Table 3 總結了基線和我們的方法在四個 CLUE 任務上不同 LM 大小的表現。我們的方法主要受益於主幹 LM 大小的增加,在較大的主幹模型上表現優於大多數方法。我們假設中文語意模式較為複雜,SPE 需要較多參數才能捕捉足夠的語意資訊。SPE 在大部分任務上都能達到最佳效能,這證明我們的方法在英文和中文 NLU 任務上的有效性和普遍性。可能的原因是我們的方法與語言無關。
CONCLUSION 結論
We present Snapshot Prompt Ensemble method for parameter-efficient soft prompt transfer.

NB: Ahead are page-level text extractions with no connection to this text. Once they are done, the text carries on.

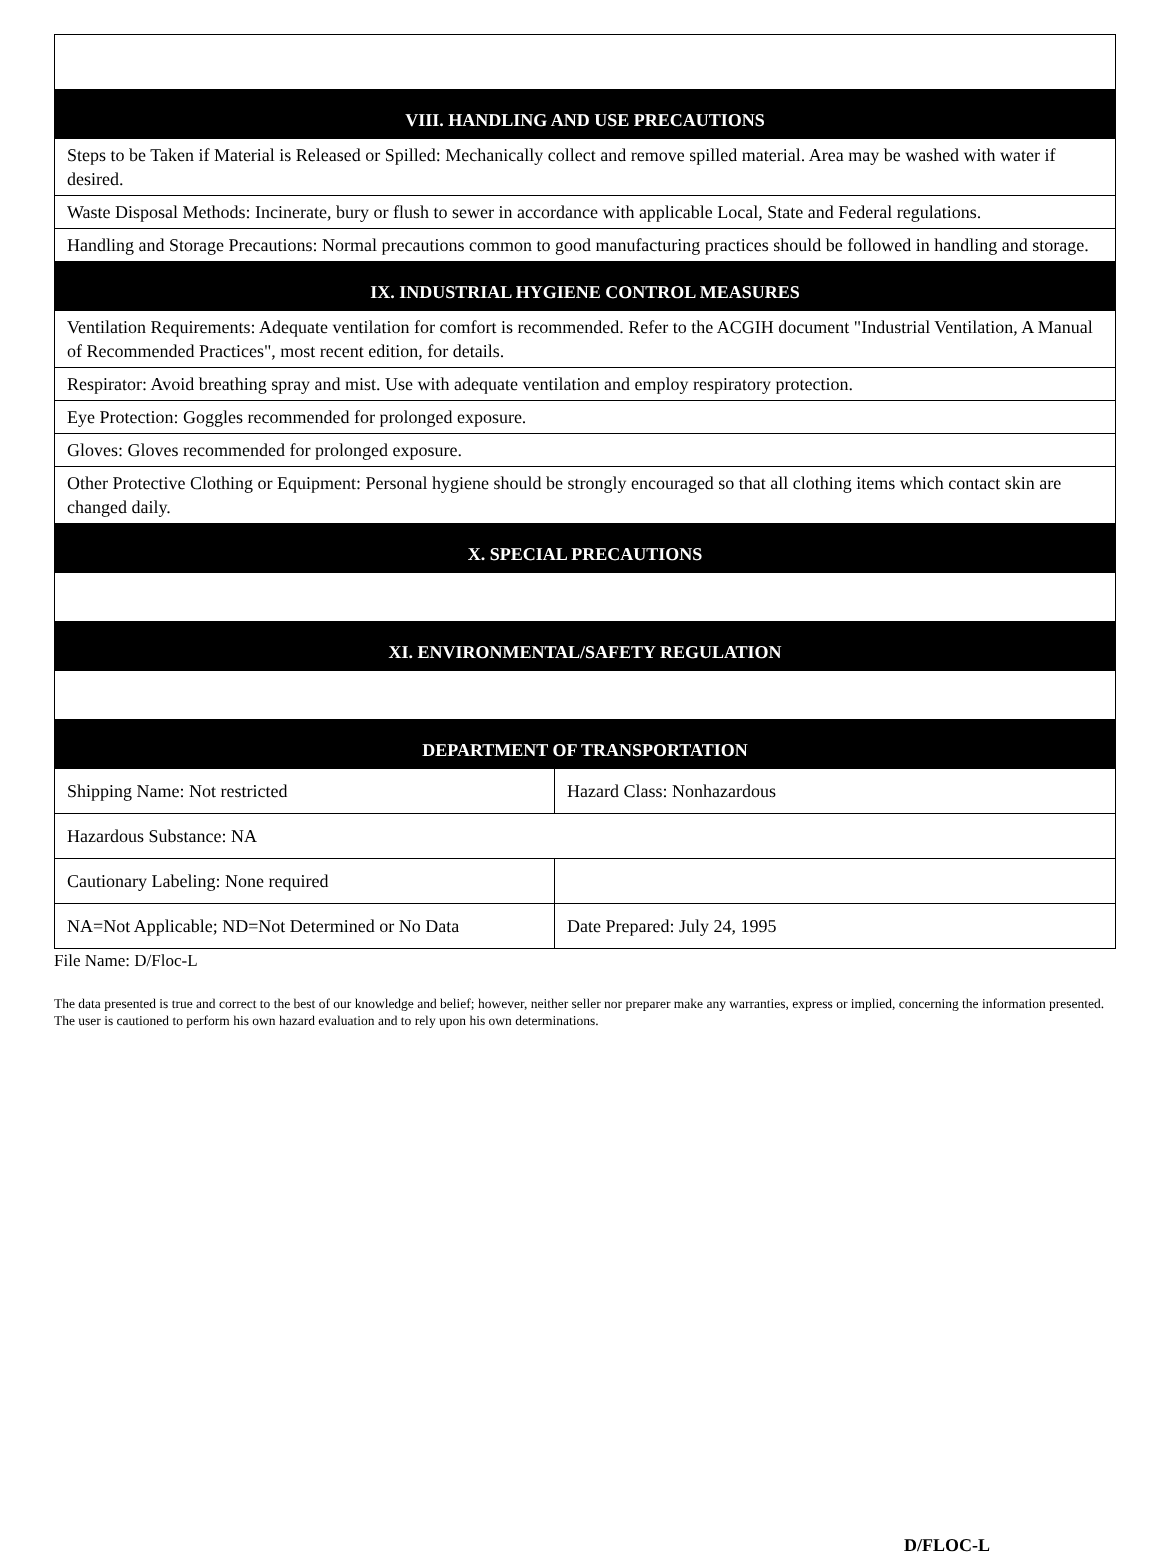| VIII. HANDLING AND USE PRECAUTIONS | |
| --- | --- |
| Steps to be Taken if Material is Released or Spilled: Mechanically collect and remove spilled material. Area may be washed with water if desired. | |
| Waste Disposal Methods: Incinerate, bury or flush to sewer in accordance with applicable Local, State and Federal regulations. | |
| Handling and Storage Precautions: Normal precautions common to good manufacturing practices should be followed in handling and storage. | |
| IX. INDUSTRIAL HYGIENE CONTROL MEASURES | |
| Ventilation Requirements: Adequate ventilation for comfort is recommended. Refer to the ACGIH document "Industrial Ventilation, A Manual of Recommended Practices", most recent edition, for details. | |
| Respirator: Avoid breathing spray and mist. Use with adequate ventilation and employ respiratory protection. | |
| Eye Protection: Goggles recommended for prolonged exposure. | |
| Gloves: Gloves recommended for prolonged exposure. | |
| Other Protective Clothing or Equipment: Personal hygiene should be strongly encouraged so that all clothing items which contact skin are changed daily. | |
| X. SPECIAL PRECAUTIONS | |
| XI. ENVIRONMENTAL/SAFETY REGULATION | |
| DEPARTMENT OF TRANSPORTATION | |
| Shipping Name: Not restricted | Hazard Class: Nonhazardous |
| Hazardous Substance: NA | |
| Cautionary Labeling: None required | |
| NA=Not Applicable; ND=Not Determined or No Data | Date Prepared: July 24, 1995 |
File Name: D/Floc-L
The data presented is true and correct to the best of our knowledge and belief; however, neither seller nor preparer make any warranties, express or implied, concerning the information presented. The user is cautioned to perform his own hazard evaluation and to rely upon his own determinations.
D/FLOC-L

SPE gains multiple prompts on each source task by taking snapshots at different training phases of source prompt tuning, and then adaptively ensembles the multiple soft prompts and obtains a fused and instance-dependent prompt for the target task by a cross-task attention module. Through extensive experiments, we demonstrate the effectiveness and efficiency of SPE. In future work, we will work on eliminating potential negative transfer.
我們提出 Snapshot Prompt Ensemble 方法,用於參數效率高的軟提示轉換。SPE 透過在來源提示調整的不同訓練階段進行快照,獲得每個來源任務的多個提示,然後自適性地組合多個軟提示,並透過跨任務注意模組獲得目標任務的融合且依據實例的提示。透過大量的實驗,我們證明了 SPE 的有效性與效率。在未來的工作中,我們將致力於消除潛在的負向轉移。